The point $S$ lies on the chord $E{E}^{\prime }\perp AB$ of the circles $k_1$ and $k_2$. That means its powers to these two circles are equal. We know that $S$ bisects the arc $\widehat{CD}$, so $SD=SC$ and consequently $S{C}^{\prime \prime }=S{C}^{\prime }=S{D}^{\prime }=S{D}^{\prime \prime }$. If $D^{\prime \prime }$ and $C^{\prime \prime }$ are different points then the triangle $△S{D}^{\prime \prime }{C}^{\prime \prime }$ is isosceles and its altitude from $S$ passes through the circumcentre of $k$ and consequently (by the symmetry) the quadrilateral $CD{D}^{\prime \prime }{C}^{\prime \prime }$ is isosceles trapezoid ($SC=SD$). We can find points $A$ and $B$ as the intersection points of the axes of the segments $C{C}^{\prime \prime }$ and $D{D}^{\prime \prime }$ with $k$. But then also $ABCD$ is an isosceles trapezoid, $AB\parallel CD$, which is a contradiction to the given $AB\nparallel CD$.
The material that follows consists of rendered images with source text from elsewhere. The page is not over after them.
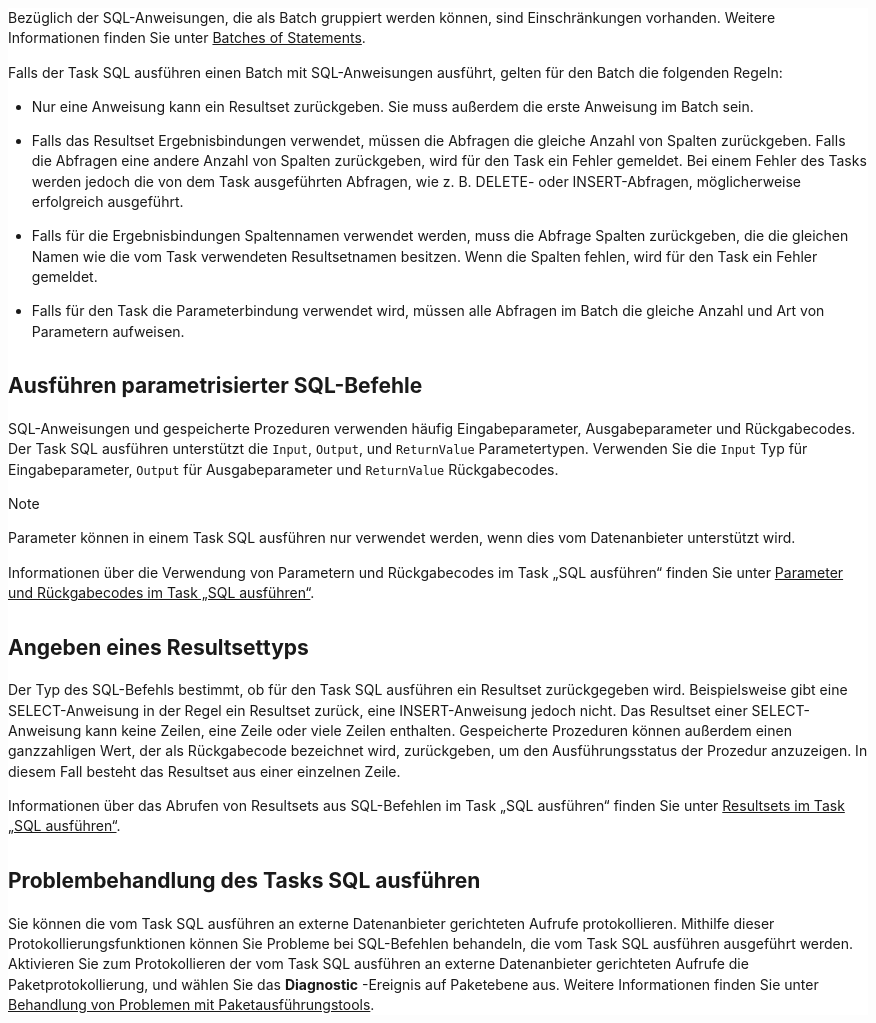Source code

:  Bezüglich der SQL-Anweisungen, die als Batch gruppiert werden können, sind Einschränkungen vorhanden. Weitere Informationen finden Sie unter [Batches of Statements](../../relational-databases/native-client-odbc-queries/executing-statements/batches-of-statements.md).  
  
 Falls der Task SQL ausführen einen Batch mit SQL-Anweisungen ausführt, gelten für den Batch die folgenden Regeln:  
  
-   Nur eine Anweisung kann ein Resultset zurückgeben. Sie muss außerdem die erste Anweisung im Batch sein.  
  
-   Falls das Resultset Ergebnisbindungen verwendet, müssen die Abfragen die gleiche Anzahl von Spalten zurückgeben. Falls die Abfragen eine andere Anzahl von Spalten zurückgeben, wird für den Task ein Fehler gemeldet. Bei einem Fehler des Tasks werden jedoch die von dem Task ausgeführten Abfragen, wie z. B. DELETE- oder INSERT-Abfragen, möglicherweise erfolgreich ausgeführt.  
  
-   Falls für die Ergebnisbindungen Spaltennamen verwendet werden, muss die Abfrage Spalten zurückgeben, die die gleichen Namen wie die vom Task verwendeten Resultsetnamen besitzen. Wenn die Spalten fehlen, wird für den Task ein Fehler gemeldet.  
  
-   Falls für den Task die Parameterbindung verwendet wird, müssen alle Abfragen im Batch die gleiche Anzahl und Art von Parametern aufweisen.  
  
## <a name="running-parameterized-sql-commands"></a>Ausführen parametrisierter SQL-Befehle  
 SQL-Anweisungen und gespeicherte Prozeduren verwenden häufig Eingabeparameter, Ausgabeparameter und Rückgabecodes. Der Task SQL ausführen unterstützt die `Input`, `Output`, und `ReturnValue` Parametertypen. Verwenden Sie die `Input` Typ für Eingabeparameter, `Output` für Ausgabeparameter und `ReturnValue` Rückgabecodes.  
  
> [!NOTE]  
>  Parameter können in einem Task SQL ausführen nur verwendet werden, wenn dies vom Datenanbieter unterstützt wird.  
  
 Informationen über die Verwendung von Parametern und Rückgabecodes im Task „SQL ausführen“ finden Sie unter [Parameter und Rückgabecodes im Task „SQL ausführen“](execute-sql-task.md).  
  
## <a name="specifying-a-result-set-type"></a>Angeben eines Resultsettyps  
 Der Typ des SQL-Befehls bestimmt, ob für den Task SQL ausführen ein Resultset zurückgegeben wird. Beispielsweise gibt eine SELECT-Anweisung in der Regel ein Resultset zurück, eine INSERT-Anweisung jedoch nicht. Das Resultset einer SELECT-Anweisung kann keine Zeilen, eine Zeile oder viele Zeilen enthalten. Gespeicherte Prozeduren können außerdem einen ganzzahligen Wert, der als Rückgabecode bezeichnet wird, zurückgeben, um den Ausführungsstatus der Prozedur anzuzeigen. In diesem Fall besteht das Resultset aus einer einzelnen Zeile.  
  
 Informationen über das Abrufen von Resultsets aus SQL-Befehlen im Task „SQL ausführen“ finden Sie unter [Resultsets im Task „SQL ausführen“](../result-sets-in-the-execute-sql-task.md).  
  
## <a name="troubleshooting-the-execute-sql-task"></a>Problembehandlung des Tasks SQL ausführen  
 Sie können die vom Task SQL ausführen an externe Datenanbieter gerichteten Aufrufe protokollieren. Mithilfe dieser Protokollierungsfunktionen können Sie Probleme bei SQL-Befehlen behandeln, die vom Task SQL ausführen ausgeführt werden. Aktivieren Sie zum Protokollieren der vom Task SQL ausführen an externe Datenanbieter gerichteten Aufrufe die Paketprotokollierung, und wählen Sie das **Diagnostic** -Ereignis auf Paketebene aus. Weitere Informationen finden Sie unter [Behandlung von Problemen mit Paketausführungstools](../troubleshooting/troubleshooting-tools-for-package-execution.md).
If we denote $\angle D{E}^{\prime }S=\angle S{E}^{\prime }C=\alpha$ and $\angle A{E}^{\prime }D=\beta$ then $\angle C{E}^{\prime }D=2\alpha -\beta$ because $2|\widehat{CD}|=|\widehat{AB}|$. Using $BD=B{E}^{\prime }$ and $AC=A{E}^{\prime }$ we compute the angles in the triangle $AB{E}^{\prime }$: $$\begin{array}{rl}2\alpha +\beta & =\angle A{E}^{\prime }C=\angle AC{E}^{\prime }=\angle AB{E}^{\prime }\\ 4\alpha -\beta & =\angle B{E}^{\prime }D=\angle BD{E}^{\prime }=\angle BA{E}^{\prime }\end{array}$$ which yields to $$180^{\circ }=2\alpha +\beta +4\alpha -\beta +4\alpha =10\alpha$$ and $\angle ACB=180^{\circ }-\angle A{E}^{\prime }B=180^{\circ }-4\alpha =108^{\circ }$.